Cine

'La mesita del comedor': la mesa de Hitchcock

La Mesita del Comedor, película de Caye Casas.

Antonio Boñar

En el imprescindible libro de François Truffaut, El cine según Hitchcock (1966), que recoge una conversación de cincuenta horas entre ambos realizadores y que ha trascendido en el tiempo como una clase magistral sobre el arte de hacer cine, hay un momento en el que el director francés pregunta a su colega y maestro del género qué es el suspense. ‘Hay que contarle al espectador que en la escena que está viendo (además de haber dos personas hablando) hay una bomba escondida bajo la mesa que va a estallar en unos minutos’, explica el director de Psicosis. ‘El espectador lo sabe y la conversación se le hace eterna, porque ante el inminente peligro quiere que los protagonistas se salven, mientras ellos (que ignoran la existencia de ese explosivo) pierden el tiempo charlando sobre banalidades’. Nunca nadie ha explicado mejor en que consiste el suspense cinematográfico.
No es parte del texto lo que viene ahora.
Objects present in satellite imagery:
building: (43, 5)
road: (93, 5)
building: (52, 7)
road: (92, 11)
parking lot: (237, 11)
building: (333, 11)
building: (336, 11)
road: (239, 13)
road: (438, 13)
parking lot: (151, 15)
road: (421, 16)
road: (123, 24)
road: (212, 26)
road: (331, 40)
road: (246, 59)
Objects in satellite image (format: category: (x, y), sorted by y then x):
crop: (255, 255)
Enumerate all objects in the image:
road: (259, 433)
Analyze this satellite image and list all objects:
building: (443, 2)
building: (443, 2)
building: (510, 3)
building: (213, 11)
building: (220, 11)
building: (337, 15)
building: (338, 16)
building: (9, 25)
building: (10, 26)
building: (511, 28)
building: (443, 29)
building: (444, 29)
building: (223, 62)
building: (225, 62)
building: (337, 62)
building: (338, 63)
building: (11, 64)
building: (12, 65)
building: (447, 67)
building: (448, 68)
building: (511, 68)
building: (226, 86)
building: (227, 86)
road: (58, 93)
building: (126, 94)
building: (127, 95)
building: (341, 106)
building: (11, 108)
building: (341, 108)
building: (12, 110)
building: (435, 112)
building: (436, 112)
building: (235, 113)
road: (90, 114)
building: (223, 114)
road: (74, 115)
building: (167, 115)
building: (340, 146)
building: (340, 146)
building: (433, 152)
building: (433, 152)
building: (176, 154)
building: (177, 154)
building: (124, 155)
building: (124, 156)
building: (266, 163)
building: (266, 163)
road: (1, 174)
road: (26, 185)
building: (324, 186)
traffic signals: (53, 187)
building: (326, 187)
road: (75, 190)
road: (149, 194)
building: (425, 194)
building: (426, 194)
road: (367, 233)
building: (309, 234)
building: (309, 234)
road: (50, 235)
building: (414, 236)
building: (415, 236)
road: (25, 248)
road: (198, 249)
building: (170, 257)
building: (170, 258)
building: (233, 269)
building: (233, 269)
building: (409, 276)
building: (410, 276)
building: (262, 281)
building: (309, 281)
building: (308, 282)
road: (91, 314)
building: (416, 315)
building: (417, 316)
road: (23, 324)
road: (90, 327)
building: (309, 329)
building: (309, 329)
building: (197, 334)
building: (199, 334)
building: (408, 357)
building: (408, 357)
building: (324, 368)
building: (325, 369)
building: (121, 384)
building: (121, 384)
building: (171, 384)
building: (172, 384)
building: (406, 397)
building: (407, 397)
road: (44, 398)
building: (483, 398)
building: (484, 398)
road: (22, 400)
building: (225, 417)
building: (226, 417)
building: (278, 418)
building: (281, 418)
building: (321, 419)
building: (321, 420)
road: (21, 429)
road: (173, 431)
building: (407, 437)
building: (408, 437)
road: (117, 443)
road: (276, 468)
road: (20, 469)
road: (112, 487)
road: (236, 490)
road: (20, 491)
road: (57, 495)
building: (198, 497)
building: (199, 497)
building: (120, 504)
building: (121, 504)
El mayor acierto de La mesita del comedor es precisamente el sabio uso que hace su director de esa premisa que explicaba Hitchcock con el ejemplo de una bomba bajo la mesa que se enseña al espectador, pero desconocen los personajes. Caye Casas cambia los elementos narrativos, pero no la esencia del aterrador suspense que se apodera de ese espectador que conoce el terrible hecho que se ha producido y que también asiste con espeluznante impaciencia a la ignorancia de los personajes. Todo es perturbadamente intrascendente porque sabemos algo que ellos no saben. Es una bomba argumental inicial que late inquietantemente sobre el resto de la trama, que actúa como atroz detonante de la historia y que, como en cualquier buen guión que se precie, afecta al personaje principal provocando en él una catarsis que nos llevará de la mano hasta la resolución del conflicto final. Y un suceso del que por supuesto no se puede comentar absolutamente nada para que el potencial espectador se encuentre de bruces con el miedo más puro, con esa incómoda sensación de desasosiego que tanto se parece al verdadero suspense y que tiene mucho más que ver con la ansiedad que con la sangre, con una íntima sensación de desazón que con sustos efectistas. 
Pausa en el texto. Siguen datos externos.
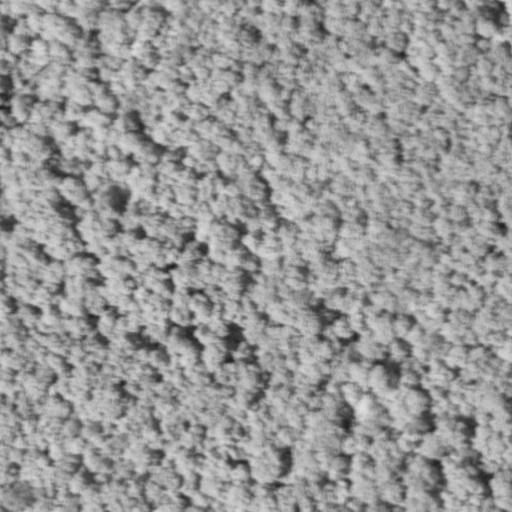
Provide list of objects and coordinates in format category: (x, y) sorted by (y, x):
road: (66, 55)
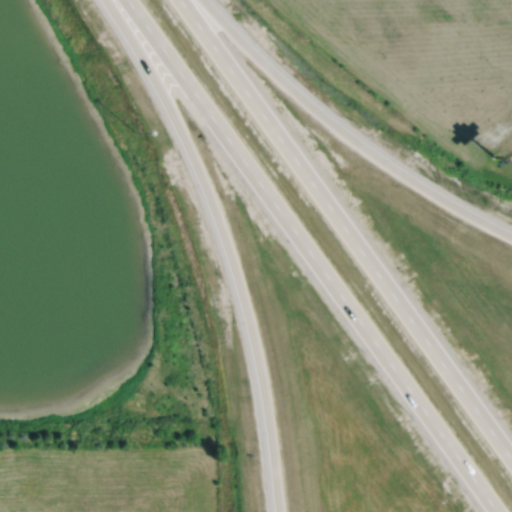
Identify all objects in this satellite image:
street lamp: (133, 133)
road: (345, 134)
road: (346, 226)
road: (227, 244)
road: (311, 255)
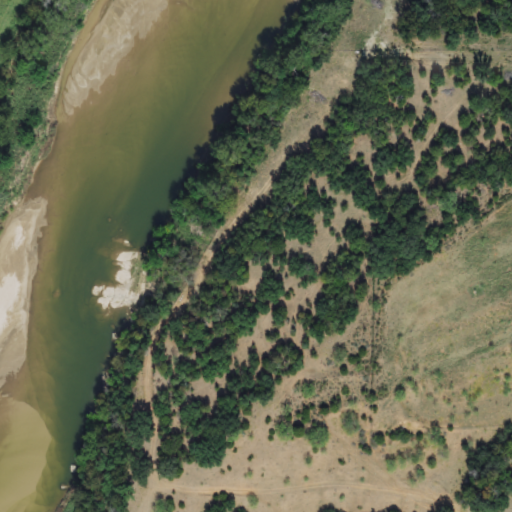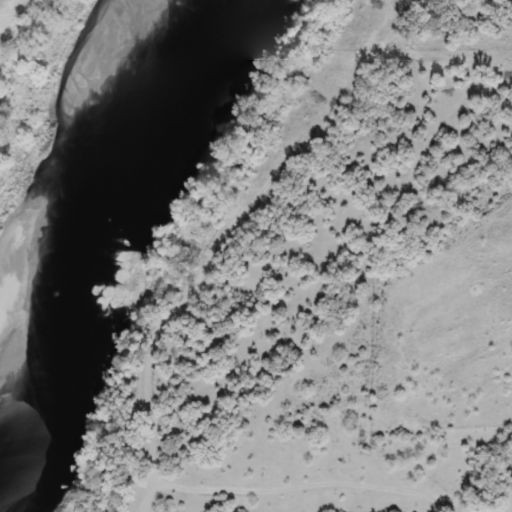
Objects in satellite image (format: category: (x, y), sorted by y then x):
river: (73, 255)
Siempre resulta alentador ver cómo una película hecha con cuatro duros y mucha imaginación alcanza cierto éxito. Es un premio al talento puro, al cine como aquella expresión artística que nos descubrió un nuevo lenguaje narrativo a principios del siglo pasado, antes de que la aparición de incontables herramientas digitales se apoderaran de su esencia. Por eso es enormemente refrescante observar como esta película que bien podría ser materia troncal en cualquier escuela de audiovisuales, apela sin complejos a ese suspense desnudo de ruido y armado con inteligencia, a esa escritura con imágenes antigua y cautivadora que llamamos cine.